China Is Adjusting to Slower Economic Growth, Says New World Bank Report

July 1, 2015

BEIJING, July 1, 2015 – Growth in China is expected to decelerate to 7.1 percent in 2015 and 6.9 percent by 2017, reflecting a growth trajectory that is slower but more balanced and sustainable – a “new normal” for the world’s second-largest economy, according to the World Bank’s China Economic Update released today.

“In the short run, the slowdown in China’s economy growth means the government is making inroads with structural adjustments and policy efforts to address financial vulnerabilities. Over the medium term, these efforts are helping China gradually shift its growth model from manufacturing to services, from investment to consumption, and from exports to domestic spending,” said Karlis Smits, Senior Economist and main author of the report.

The government’s polices to slow rapid credit growth, contain shadow banking and limit borrowing by local governments have led to slower investment growth in areas such as real estate, the report says.

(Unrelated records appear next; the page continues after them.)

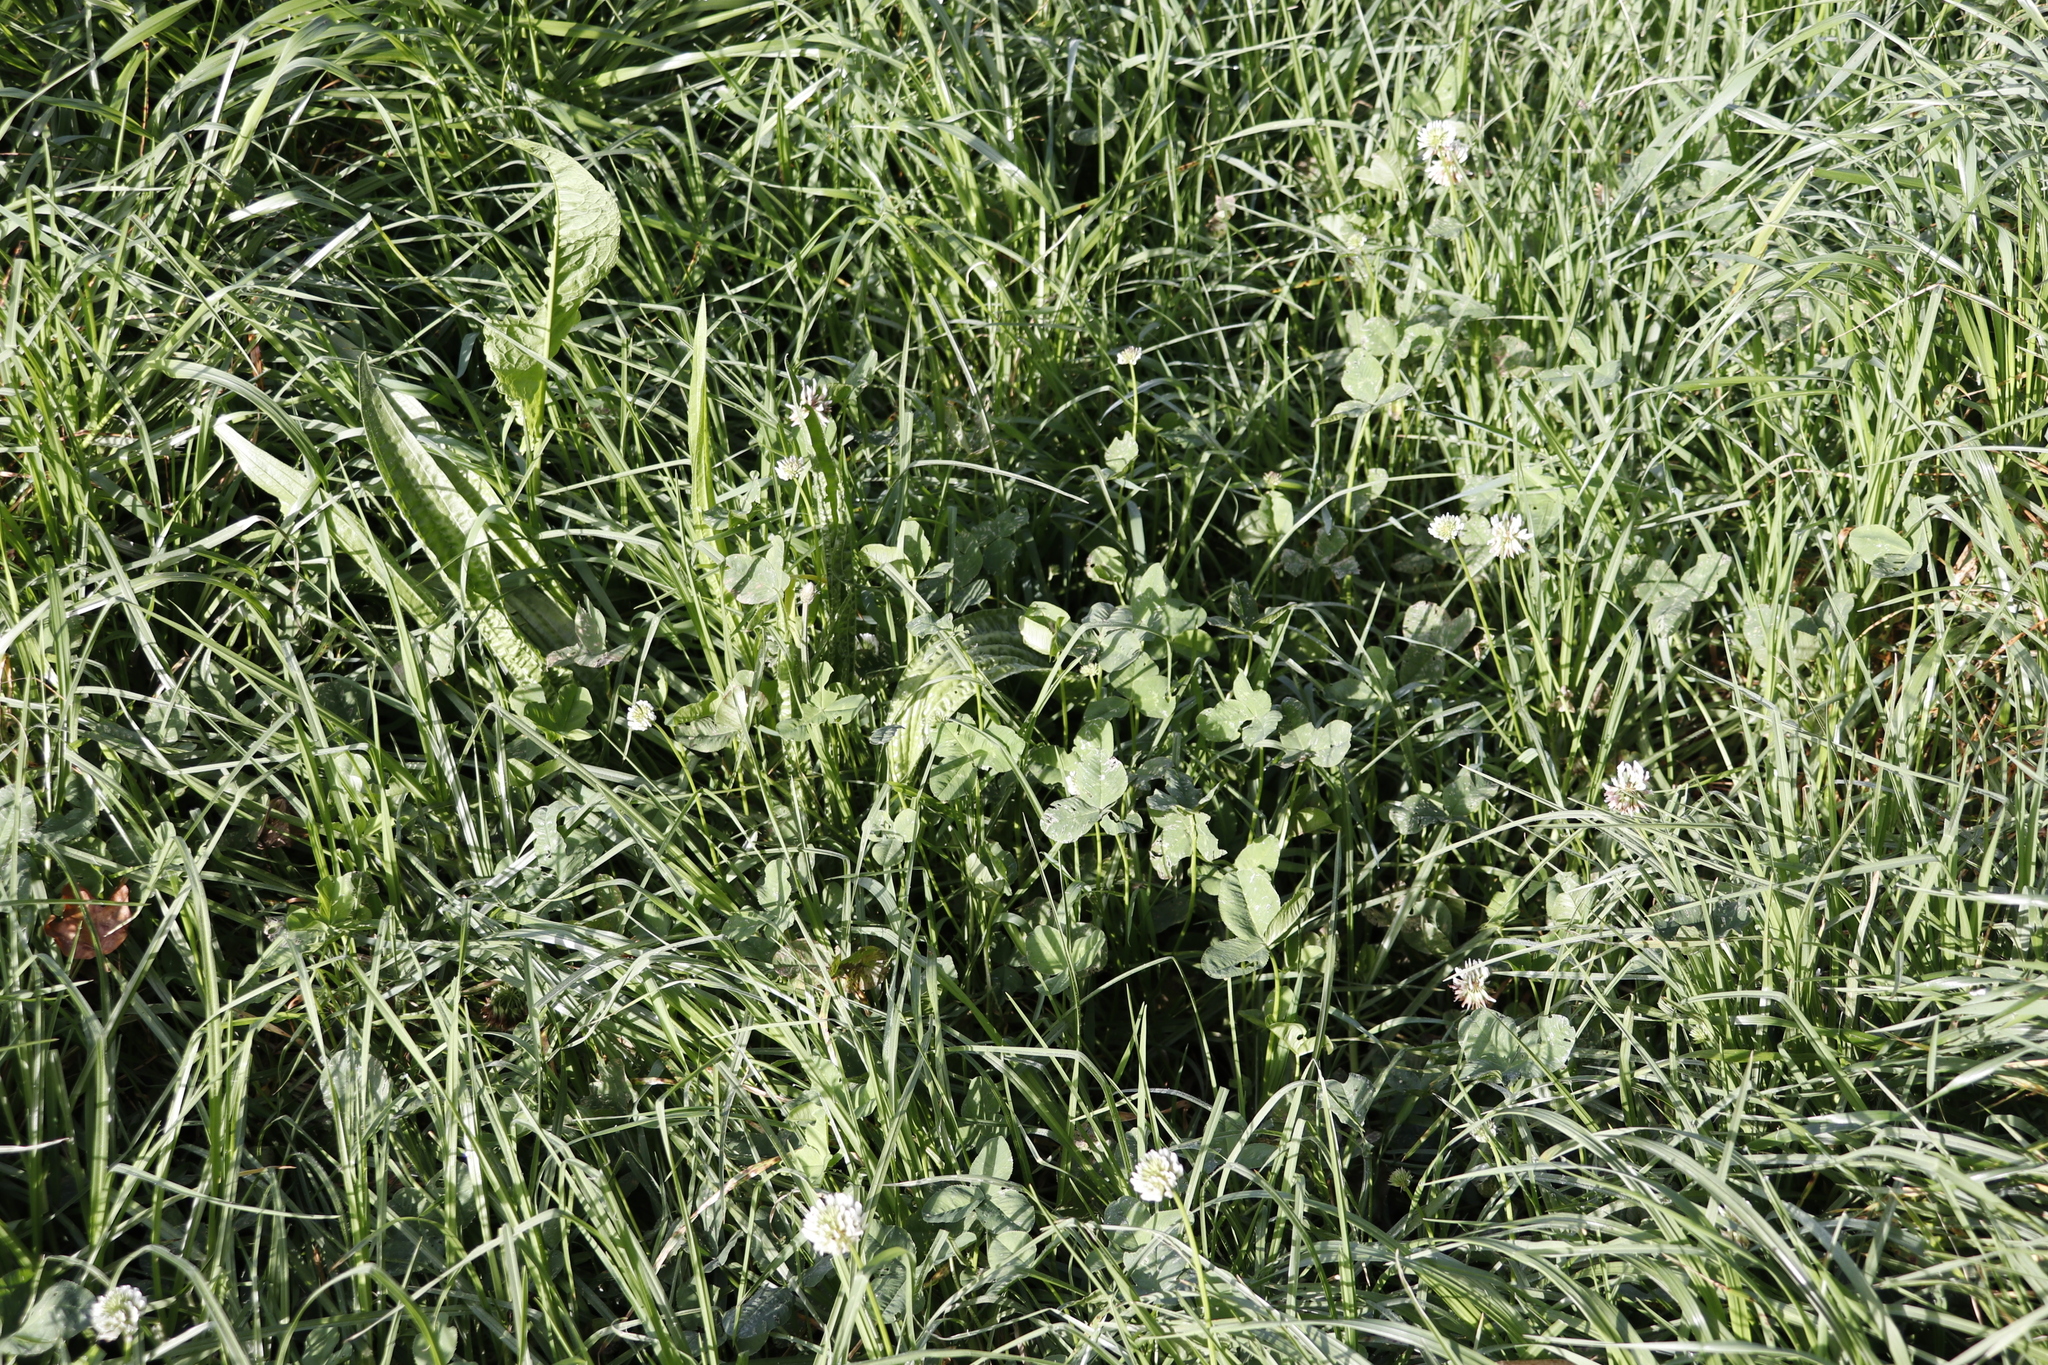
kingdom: Plantae
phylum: Tracheophyta
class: Magnoliopsida
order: Fabales
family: Fabaceae
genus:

To prevent growth from slowing down too much, China also announced a series of limited, targeted stimulus measures, according to the report, a regular assessment of China’s economy.

“In 2015, it remains a priority for China to balance reforms and short-term growth, because large-scale, broad-based stimulus measures aimed at supporting growth may conflict with efforts to make the economy more sustainable in the medium run," saidChorching Goh, Lead Economist for China.

China’s economic structure is slowly changing. On the one hand, economic activity remains constrained by overcapacity in heavy industries, decelerating export growth and regulatory tightening on nontraditional lending. The real estate market remains weak, with excess inventory and, in most cities, softening property prices.

On the other hand, growth in services stayed robust, especially in advanced services such as banking and insurance. And in most recent years, consumption has grown slightly faster than investment.

To keep the economy on the right track, the report recommends, for example, a better allocation of credit, which in turn requires financial sector reforms. The investment-driven growth model helped China’s economy take off, but reforms are needed to enable the financial system to support sectors that can maintain reasonable growth over the medium-term.